**Exercise prompt**. Copy out each line of the data that contains the string "from", matching case exactly.
----------------
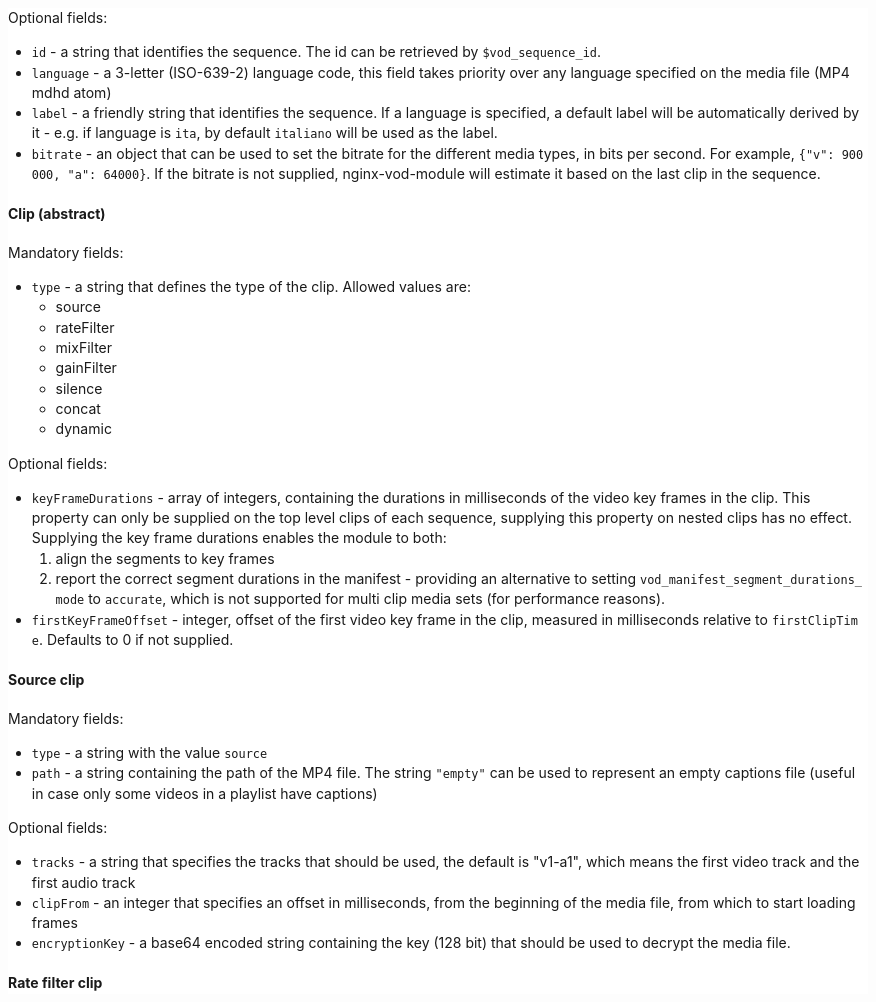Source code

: Optional fields:
* `id` - a string that identifies the sequence. The id can be retrieved by `$vod_sequence_id`.
* `language` - a 3-letter (ISO-639-2) language code, this field takes priority over any language
	specified on the media file (MP4 mdhd atom)
* `label` - a friendly string that identifies the sequence. If a language is specified,
	a default label will be automatically derived by it - e.g. if language is `ita`, 
	by default `italiano` will be used as the label.
* `bitrate` - an object that can be used to set the bitrate for the different media types,
	in bits per second. For example, `{"v": 900000, "a": 64000}`. If the bitrate is not supplied,
	nginx-vod-module will estimate it based on the last clip in the sequence.

#### Clip (abstract)

Mandatory fields:
* `type` - a string that defines the type of the clip. Allowed values are:
	* source
	* rateFilter
	* mixFilter
	* gainFilter
	* silence
	* concat
	* dynamic

Optional fields:
* `keyFrameDurations` - array of integers, containing the durations in milliseconds of the video key frames
	in the clip. This property can only be supplied on the top level clips of each sequence,
	supplying this property on nested clips has no effect.
	Supplying the key frame durations enables the module to both:
	1. align the segments to key frames 
	2. report the correct segment durations in the manifest - providing an alternative to setting
		`vod_manifest_segment_durations_mode` to `accurate`, which is not supported for multi clip
		media sets (for performance reasons).
* `firstKeyFrameOffset` - integer, offset of the first video key frame in the clip, 
	measured in milliseconds relative to `firstClipTime`. Defaults to 0 if not supplied.

#### Source clip

Mandatory fields:
* `type` - a string with the value `source`
* `path` - a string containing the path of the MP4 file. The string `"empty"` can be used to represent
	an empty captions file (useful in case only some videos in a playlist have captions)

Optional fields:
* `tracks` - a string that specifies the tracks that should be used, the default is "v1-a1",
	which means the first video track and the first audio track
* `clipFrom` - an integer that specifies an offset in milliseconds, from the beginning of the 
	media file, from which to start loading frames
* `encryptionKey` - a base64 encoded string containing the key (128 bit) that should be used
	to decrypt the media file. 
	
#### Rate filter clip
----------------
**Answer below**.
* `clipFrom` - an integer that specifies an offset in milliseconds, from the beginning of the 
	media file, from which to start loading frames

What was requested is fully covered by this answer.